§ **Your instructions**
For the listing below, how many lines contain the word "Provence"? Answer with only that figure.

§ **Task material**
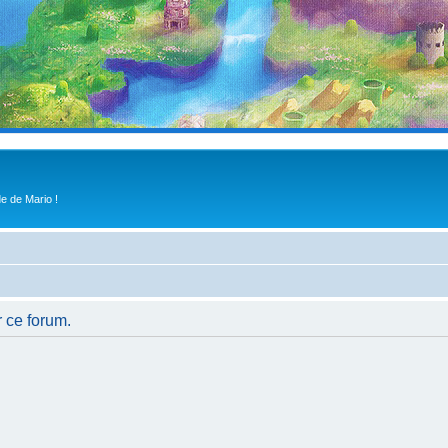
e de Mario !
r ce forum.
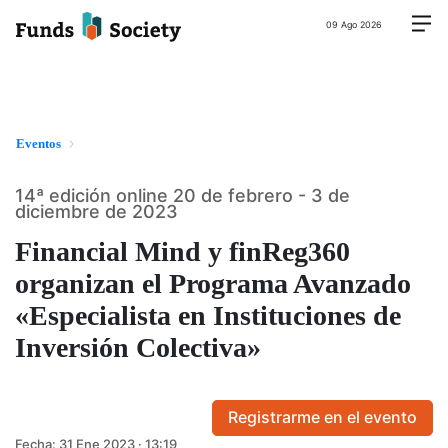
09 Ago 2026
Eventos
14ª edición online 20 de febrero - 3 de
diciembre de 2023
Financial Mind y finReg360
organizan el Programa Avanzado
«Especialista en Instituciones de
Inversión Colectiva»
Registrarme en el evento
Fecha:
31 Ene 2023 · 13:19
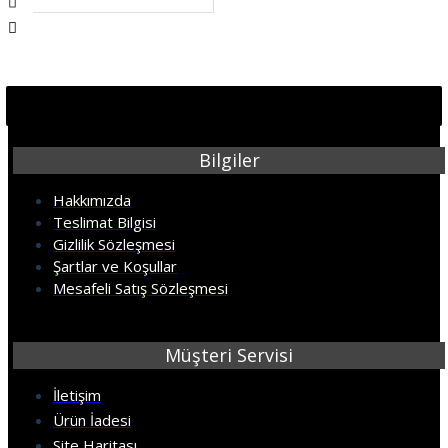
Bilgiler
Hakkımızda
Teslimat Bilgisi
Gizlilik Sözleşmesi
Şartlar ve Koşullar
Mesafeli Satış Sözleşmesi
Müşteri Servisi
İletişim
Ürün İadesi
Site Haritası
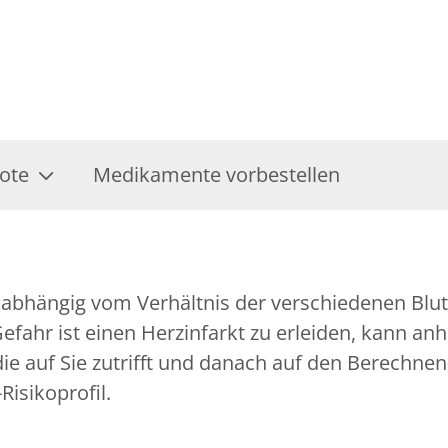
ote
Medikamente vorbestellen
st abhängig vom Verhältnis der verschiedenen Blut
 Gefahr ist einen Herzinfarkt zu erleiden, kann a
, die auf Sie zutrifft und danach auf den Berech
Risikoprofil.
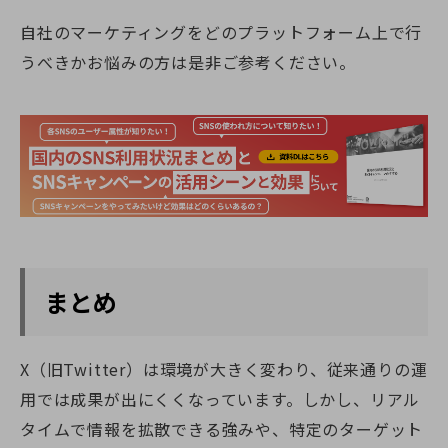
自社のマーケティングをどのプラットフォーム上で行
うべきかお悩みの方は是非ご参考ください。
まとめ
X（旧Twitter）は環境が大きく変わり、従来通りの運
用では成果が出にくくなっています。しかし、リアル
タイムで情報を拡散できる強みや、特定のターゲット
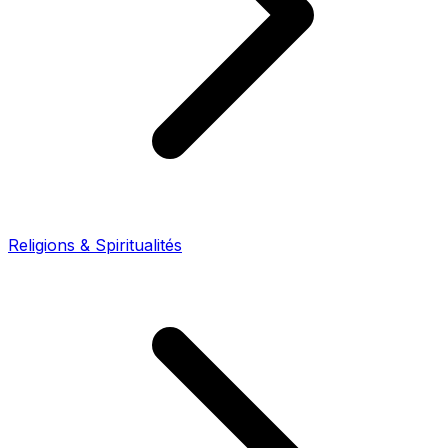
Religions & Spiritualités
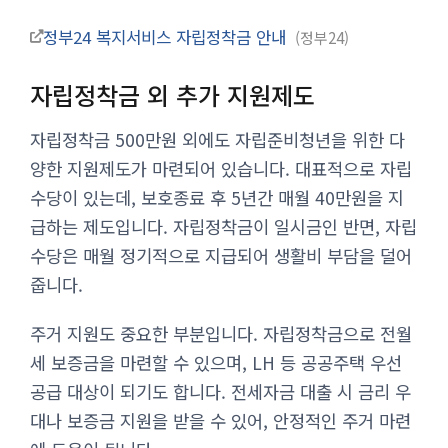
정부24 복지서비스 자립정착금 안내
정부24
자립정착금 외 추가 지원제도
자립정착금 500만원 외에도 자립준비청년을 위한 다
양한 지원제도가 마련되어 있습니다. 대표적으로 자립
수당이 있는데, 보호종료 후 5년간 매월 40만원을 지
급하는 제도입니다. 자립정착금이 일시금인 반면, 자립
수당은 매월 정기적으로 지급되어 생활비 부담을 덜어
줍니다.
주거 지원도 중요한 부분입니다. 자립정착금으로 전월
세 보증금을 마련할 수 있으며, LH 등 공공주택 우선
공급 대상이 되기도 합니다. 전세자금 대출 시 금리 우
대나 보증금 지원을 받을 수 있어, 안정적인 주거 마련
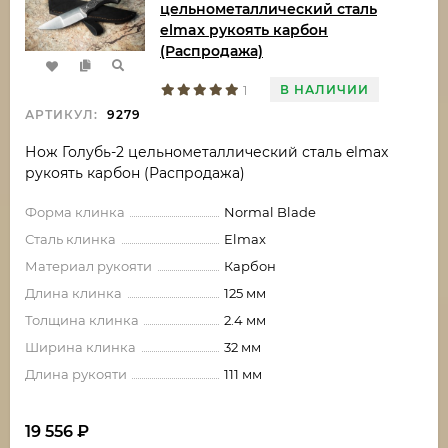
цельнометаллический сталь
elmax рукоять карбон
(Распродажа)
В НАЛИЧИИ
1
АРТИКУЛ:
9279
Нож Голубь-2 цельнометаллический сталь elmax
рукоять карбон (Распродажа)
Форма клинка
Normal Blade
Сталь клинка
Elmax
Материал рукояти
Карбон
Длина клинка
125 мм
Толщина клинка
2.4 мм
Ширина клинка
32 мм
Длина рукояти
111 мм
19 556
₽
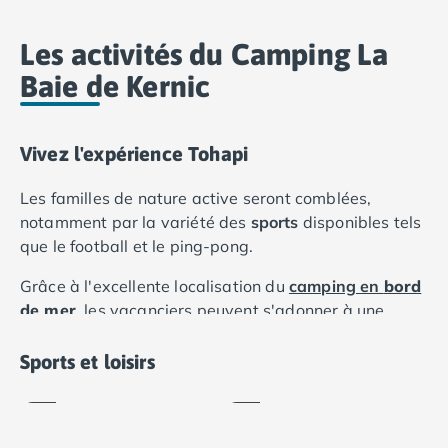
Camping Royan
Camping Saint-Georges-de-Didonne
Les activités du Camping La
Camping Saint-Palais-sur-Mer
Camping Provence-Alpes-Côte d'Azur
Baie de Kernic
Camping Alpes-de-Haute-Provence
Camping Castellane
Camping Gréoux les Bains
Vivez l'expérience Tohapi
Camping Alpes-Maritimes
Les familles de nature active seront comblées,
Camping Antibes
notamment par la variété des
sports
disponibles tels
Camping Cagnes-sur-Mer
que le football et le ping-pong.
Camping Nice
Camping Bouches du Rhône
Grâce à l'excellente localisation du
camping en
bord
Camping Aix-en-Provence
de mer
, les vacanciers peuvent s'adonner à une
Camping Arles
variété de
sports nautiques
ou se détendre sur le
Ping-
Camping Cassis
Pétanque
pong
sable de la plage.
Sports et loisirs
Camping La Ciotat
Inclus
Inclus
Camping La Roque-d'Anthéron
Les adultes peuvent se détendre pendant que les
Camping Marseille
enfants participent aux activités dans le
club pour
Camping Martigues
enfants du camping
.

§ **Answer to this problem**
3